Conduire un Thiak-Thiak n’est pas un métier. J’invite les jeunes à faire des formations de chercher un métier. Tous les chômeurs ont investi ce métier pour travailler. Ils ne connaissent pas le code de la route, ce qui crée des accidents. Les jeunes des régions sont venues à Dakar où ils peuvent avoir plus d’argent dans une course qu’à l’intérieur du pays où ils recevaient 300 voire 200 F Cfa pour le transport. Alors qu’ici, ils peuvent avoir 2 000 F Cfa pour une course et même les étrangers ont investi ce domaine. Ils ont de grosses motos pour la livraison alors qu’eux peuvent s’en sortir car ils se partagent une chambre pour plusieurs personnes. Nous, nous payons la location car nous vivons dans des appartements. Ce n’est plus un métier et l’Etat doit les soutenir. Ils peuvent même investir dans l’agriculture et l’élevage, ce qui peut faire avancer un pays. On ne peut pas exercer ce métier jusqu’à la retraite
Qu’est-ce qui vous a incité à faire ce métier?
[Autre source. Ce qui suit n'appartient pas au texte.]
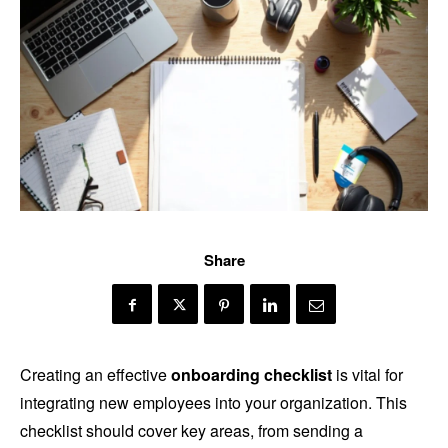
Share
Creating an effective
onboarding checklist
is vital for
integrating new employees into your organization. This
checklist should cover key areas, from sending a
J’étais agent commercial dans une agence de télécommunication. Un de mes amis est revenu de l’Europe et m’a incité à faire du Thiak Thiak. Nous avons commencé à livrer des fruits et j’ai eu un bénéfice de 50 000 C Cfa. Et le lendemain, j’ai eu la même somme. A cette période, le métier n’était pas encore saturé. Il m’arrivait d’avoir 300 000 F Cfa dans la semaine voire même 500 000 F Cfa. Vraiment, je m’en sortais car à ces temps, je n’avais pas de travail. Et cela m’a tenté de continuer. En ce moment, il y a trop de perte et je ne veux que mon enfant exerce ce métier. J’ai dépassé cela maintenant, je me tourne vers le transport automobile.
PORTRAIT
Seydina Alioune Fall, un pionnier dans la livraison
Seydina Alioune Fall, président des livreurs Thiak-Thiak a embrassé le métier de livraison en 2012. Etudiant à l’université Cheikh Anta Diop de Dakar à la faculté des sciences juridiques et politiques, ce pensionnaire du temple du savoir a remarqué que ses camarades avaient la paresse de sortir pour chercher à manger ou faire des photocopies. Il s’est engagé à leur faire des courses moyennant des tickets de restaurants. Au début, la course se faisait à pied et il collectionnait les tickets pour revendre ceux qu’il n’utilisait pas. C’est avec cette petite économie qu’il a pu se procurer un vélo pour faire ses livraisons au sein du campus. Ce nouveau travail lui a permis d’avoir par la suite une moto pour livrer dans les quartiers environnants comme Medina, Gueule Tapée, Point E entre autres. Seydina Alioune Fall a ainsi commencé à servir en dehors de Dakar comme Mbour, Thiès et Sébikotane. Après son master 2, il a fait des stages dans beaucoup de services notamment à la Sicap auprès de l’adjoint à l’urbanisme, dans les mairies comme spécialiste en droit des collectivités territoriales. Pour le moment, Seydina Alioune Fall continue à exercer ce métier en attendant de pouvoir faire valoir ses diplômes acquis à l’université Cheikh Anta Diop. Il indique qu’il faut s’armer de discrétion pour évoluer dans la livraison. Ce jeune livreur ne manque pas d‘évoquer les problèmes du milieu. Il s’agit pour lui, des difficultés avec les policiers qui les interceptent en pleine course moyennant 6 000 F Cfa comptant ou 12 000 F Cfa une fois au commissariat. Tout ceci avec le risque de perdre les bagages des clients en cours de livraison. Il milite de bénéficier d’un reçu et de pouvoir payer une fois que la somme est rassemblée comme les automobilistes. M. Fall ajoute à cette liste, une carte professionnelle pour circuler librement, leur différend avec les taximan qui les prennent comme des concurrents et qui les accusent de faire leurs versements. Les clients ne sont pas exempts de reproche car il arrive qu’ils peinent à les joindre une fois à destination. De la part des autorités, ce jeune livreur les invite à mettre en place des mutations gratuites, des équipements et un permis de conduire. Sur le manque de sérieux chez certains livreurs, Seydina Alioune Fall est d’avis qu’on ne peut pas les mettre tous dans le même sac. Il conseille aux jeunes de faire ce métier avec responsabilité dans la discipline en évitant toute escroquerie.